What is being asked:
Your job is to copy all the entries precisely as they stand.

Data for this exercise:
▼▼▼

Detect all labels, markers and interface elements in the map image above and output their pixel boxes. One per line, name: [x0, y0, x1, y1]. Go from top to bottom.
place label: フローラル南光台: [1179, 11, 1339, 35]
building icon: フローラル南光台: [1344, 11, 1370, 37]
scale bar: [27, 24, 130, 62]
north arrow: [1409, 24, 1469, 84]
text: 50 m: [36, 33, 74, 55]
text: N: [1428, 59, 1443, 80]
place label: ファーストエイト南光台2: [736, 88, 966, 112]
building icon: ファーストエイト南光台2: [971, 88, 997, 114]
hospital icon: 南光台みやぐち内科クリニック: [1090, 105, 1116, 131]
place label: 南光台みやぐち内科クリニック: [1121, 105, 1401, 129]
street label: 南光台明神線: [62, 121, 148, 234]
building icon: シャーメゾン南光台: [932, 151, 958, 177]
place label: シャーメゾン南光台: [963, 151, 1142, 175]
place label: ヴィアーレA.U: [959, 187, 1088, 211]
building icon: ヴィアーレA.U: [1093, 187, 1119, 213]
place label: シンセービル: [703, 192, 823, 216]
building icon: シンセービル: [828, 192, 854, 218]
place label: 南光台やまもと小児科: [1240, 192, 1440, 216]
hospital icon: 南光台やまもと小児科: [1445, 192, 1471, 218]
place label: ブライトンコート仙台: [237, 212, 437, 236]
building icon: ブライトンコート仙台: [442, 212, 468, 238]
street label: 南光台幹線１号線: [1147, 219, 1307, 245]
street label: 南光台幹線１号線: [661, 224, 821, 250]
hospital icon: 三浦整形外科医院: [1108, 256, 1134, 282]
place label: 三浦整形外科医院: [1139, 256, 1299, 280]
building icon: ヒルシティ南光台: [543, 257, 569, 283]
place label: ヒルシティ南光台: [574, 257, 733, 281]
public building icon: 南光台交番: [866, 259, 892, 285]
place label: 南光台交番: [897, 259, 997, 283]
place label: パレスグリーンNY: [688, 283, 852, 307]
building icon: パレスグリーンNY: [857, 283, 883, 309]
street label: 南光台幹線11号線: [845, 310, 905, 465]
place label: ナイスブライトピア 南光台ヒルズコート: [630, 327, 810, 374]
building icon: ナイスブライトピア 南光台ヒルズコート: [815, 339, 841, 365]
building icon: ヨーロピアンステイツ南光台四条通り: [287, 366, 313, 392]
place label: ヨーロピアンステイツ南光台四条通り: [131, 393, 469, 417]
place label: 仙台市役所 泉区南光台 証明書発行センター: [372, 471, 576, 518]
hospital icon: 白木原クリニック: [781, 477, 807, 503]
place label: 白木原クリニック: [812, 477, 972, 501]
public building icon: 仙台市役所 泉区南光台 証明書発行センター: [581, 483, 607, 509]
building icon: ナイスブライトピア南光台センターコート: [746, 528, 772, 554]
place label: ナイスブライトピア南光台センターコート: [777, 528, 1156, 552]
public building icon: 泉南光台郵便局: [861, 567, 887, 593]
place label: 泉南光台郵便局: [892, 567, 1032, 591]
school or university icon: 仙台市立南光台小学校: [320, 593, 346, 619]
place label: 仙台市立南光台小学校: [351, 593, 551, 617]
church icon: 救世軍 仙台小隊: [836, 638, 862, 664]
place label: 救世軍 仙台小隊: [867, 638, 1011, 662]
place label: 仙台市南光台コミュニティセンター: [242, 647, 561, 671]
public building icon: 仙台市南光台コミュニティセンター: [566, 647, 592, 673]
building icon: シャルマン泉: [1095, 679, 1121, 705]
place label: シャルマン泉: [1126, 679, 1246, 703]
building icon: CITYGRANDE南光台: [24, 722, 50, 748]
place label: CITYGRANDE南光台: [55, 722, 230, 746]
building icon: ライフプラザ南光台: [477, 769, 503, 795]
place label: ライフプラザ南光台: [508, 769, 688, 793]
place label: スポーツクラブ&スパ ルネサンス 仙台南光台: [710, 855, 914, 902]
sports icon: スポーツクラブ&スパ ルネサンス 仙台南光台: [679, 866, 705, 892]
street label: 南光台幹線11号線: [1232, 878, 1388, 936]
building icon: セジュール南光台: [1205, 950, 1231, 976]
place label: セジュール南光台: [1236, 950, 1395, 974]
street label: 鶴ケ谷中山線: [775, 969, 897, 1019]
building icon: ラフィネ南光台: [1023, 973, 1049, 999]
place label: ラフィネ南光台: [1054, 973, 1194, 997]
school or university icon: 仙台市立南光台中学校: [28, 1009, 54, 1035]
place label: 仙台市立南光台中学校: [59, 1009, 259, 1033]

▲▲▲

Response to the task:
Detect all labels, markers and interface elements in the map image above and output their pixel boxes. One per line, name: [x0, y0, x1, y1]. Go from top to bottom.
place label: フローラル南光台: [1179, 11, 1339, 35]
building icon: フローラル南光台: [1344, 11, 1370, 37]
scale bar: [27, 24, 130, 62]
north arrow: [1409, 24, 1469, 84]
text: 50 m: [36, 33, 74, 55]
text: N: [1428, 59, 1443, 80]
place label: ファーストエイト南光台2: [736, 88, 966, 112]
building icon: ファーストエイト南光台2: [971, 88, 997, 114]
hospital icon: 南光台みやぐち内科クリニック: [1090, 105, 1116, 131]
place label: 南光台みやぐち内科クリニック: [1121, 105, 1401, 129]
street label: 南光台明神線: [62, 121, 148, 234]
building icon: シャーメゾン南光台: [932, 151, 958, 177]
place label: シャーメゾン南光台: [963, 151, 1142, 175]
place label: ヴィアーレA.U: [959, 187, 1088, 211]
building icon: ヴィアーレA.U: [1093, 187, 1119, 213]
place label: シンセービル: [703, 192, 823, 216]
building icon: シンセービル: [828, 192, 854, 218]
place label: 南光台やまもと小児科: [1240, 192, 1440, 216]
hospital icon: 南光台やまもと小児科: [1445, 192, 1471, 218]
place label: ブライトンコート仙台: [237, 212, 437, 236]
building icon: ブライトンコート仙台: [442, 212, 468, 238]
street label: 南光台幹線１号線: [1147, 219, 1307, 245]
street label: 南光台幹線１号線: [661, 224, 821, 250]
hospital icon: 三浦整形外科医院: [1108, 256, 1134, 282]
place label: 三浦整形外科医院: [1139, 256, 1299, 280]
building icon: ヒルシティ南光台: [543, 257, 569, 283]
place label: ヒルシティ南光台: [574, 257, 733, 281]
public building icon: 南光台交番: [866, 259, 892, 285]
place label: 南光台交番: [897, 259, 997, 283]
place label: パレスグリーンNY: [688, 283, 852, 307]
building icon: パレスグリーンNY: [857, 283, 883, 309]
street label: 南光台幹線11号線: [845, 310, 905, 465]
place label: ナイスブライトピア 南光台ヒルズコート: [630, 327, 810, 374]
building icon: ナイスブライトピア 南光台ヒルズコート: [815, 339, 841, 365]
building icon: ヨーロピアンステイツ南光台四条通り: [287, 366, 313, 392]
place label: ヨーロピアンステイツ南光台四条通り: [131, 393, 469, 417]
place label: 仙台市役所 泉区南光台 証明書発行センター: [372, 471, 576, 518]
hospital icon: 白木原クリニック: [781, 477, 807, 503]
place label: 白木原クリニック: [812, 477, 972, 501]
public building icon: 仙台市役所 泉区南光台 証明書発行センター: [581, 483, 607, 509]
building icon: ナイスブライトピア南光台センターコート: [746, 528, 772, 554]
place label: ナイスブライトピア南光台センターコート: [777, 528, 1156, 552]
public building icon: 泉南光台郵便局: [861, 567, 887, 593]
place label: 泉南光台郵便局: [892, 567, 1032, 591]
school or university icon: 仙台市立南光台小学校: [320, 593, 346, 619]
place label: 仙台市立南光台小学校: [351, 593, 551, 617]
church icon: 救世軍 仙台小隊: [836, 638, 862, 664]
place label: 救世軍 仙台小隊: [867, 638, 1011, 662]
place label: 仙台市南光台コミュニティセンター: [242, 647, 561, 671]
public building icon: 仙台市南光台コミュニティセンター: [566, 647, 592, 673]
building icon: シャルマン泉: [1095, 679, 1121, 705]
place label: シャルマン泉: [1126, 679, 1246, 703]
building icon: CITYGRANDE南光台: [24, 722, 50, 748]
place label: CITYGRANDE南光台: [55, 722, 230, 746]
building icon: ライフプラザ南光台: [477, 769, 503, 795]
place label: ライフプラザ南光台: [508, 769, 688, 793]
place label: スポーツクラブ&スパ ルネサンス 仙台南光台: [710, 855, 914, 902]
sports icon: スポーツクラブ&スパ ルネサンス 仙台南光台: [679, 866, 705, 892]
street label: 南光台幹線11号線: [1232, 878, 1388, 936]
building icon: セジュール南光台: [1205, 950, 1231, 976]
place label: セジュール南光台: [1236, 950, 1395, 974]
street label: 鶴ケ谷中山線: [775, 969, 897, 1019]
building icon: ラフィネ南光台: [1023, 973, 1049, 999]
place label: ラフィネ南光台: [1054, 973, 1194, 997]
school or university icon: 仙台市立南光台中学校: [28, 1009, 54, 1035]
place label: 仙台市立南光台中学校: [59, 1009, 259, 1033]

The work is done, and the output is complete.